When rates fall steadily, refinancing may make sense even if you have done so once already. Bob and Michelle Barbo of Kirkland, Wash. refinanced twice within three months in 1998. In October, they trimmed the rate on their 30-year fixed mortgage by a full point — from 9.13% to 8.13% — for a monthly savings of $63. Plus, because home prices in their area had boosted their home equity, they were able to stop paying private mortgage insurance that cost them $120 a month.
To exploit continued decline in rates, the Barbos refinanced again in December. Their new 30-year fixed mortgage is at 7.375%, lopping another $55 off their monthly bill. Since the couple had chosen a no-cost refinancing each time, their total out-of-pocket expenses came to just $400 in appraisal fees. So by the time you read this, they will already have recouped their up front costs. “Now we can use the savings to build up a cash emergency fund,” says Bob.
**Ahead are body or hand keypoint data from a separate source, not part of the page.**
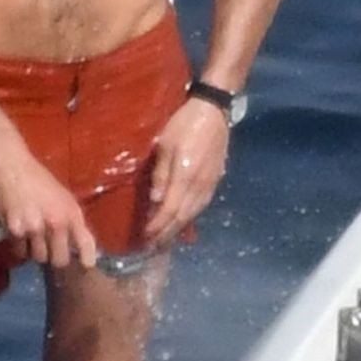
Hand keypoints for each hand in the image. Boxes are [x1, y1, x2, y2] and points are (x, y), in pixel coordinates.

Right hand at [0, 148, 98, 267]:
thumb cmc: (40, 181)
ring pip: (38, 258)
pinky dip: (19, 247)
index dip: (87, 259)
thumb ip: (71, 220)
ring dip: (35, 252)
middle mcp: (56, 224)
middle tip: (50, 251)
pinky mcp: (15, 231)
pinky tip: (19, 233)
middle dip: (55, 258)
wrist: (12, 169)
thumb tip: (77, 244)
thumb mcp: (64, 198)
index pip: (85, 243)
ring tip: (32, 238)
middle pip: (60, 260)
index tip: (86, 267)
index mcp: (72, 214)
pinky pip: (19, 252)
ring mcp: (35, 229)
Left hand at [142, 97, 229, 247]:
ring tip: (165, 240)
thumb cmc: (184, 125)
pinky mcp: (215, 181)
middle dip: (166, 234)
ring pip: (194, 214)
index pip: (170, 210)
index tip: (145, 238)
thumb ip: (162, 175)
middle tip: (152, 247)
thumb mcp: (166, 146)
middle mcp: (200, 186)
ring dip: (178, 229)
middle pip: (182, 217)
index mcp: (185, 177)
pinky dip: (190, 218)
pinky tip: (182, 222)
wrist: (214, 112)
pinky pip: (201, 206)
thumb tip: (156, 202)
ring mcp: (210, 184)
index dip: (158, 226)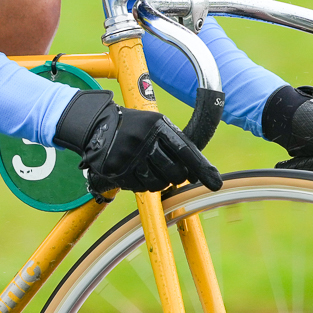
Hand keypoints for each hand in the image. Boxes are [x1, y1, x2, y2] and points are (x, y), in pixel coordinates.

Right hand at [54, 90, 224, 194]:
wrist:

If you are considering a second refinancing, don’t overlook this potential tax write-off: When you pay points to refinance, you must deduct the amount over the life of the loan, usually 30 years. But when you refinance a second time, all of the points that have not yet been deducted from the first refinancing can be written off in a lump sum. Say you refinanced to a 30-year mortgage in 1993 and paid $3,000 in points. By now, you would have written off roughly $500. If you refinance again this year, you could deduct the remaining $2,500 on your 1998 tax return. For a homeowner in the 28% tax bracket, that works out to a savings of $700 — enough to offset some or all of your costs this time around.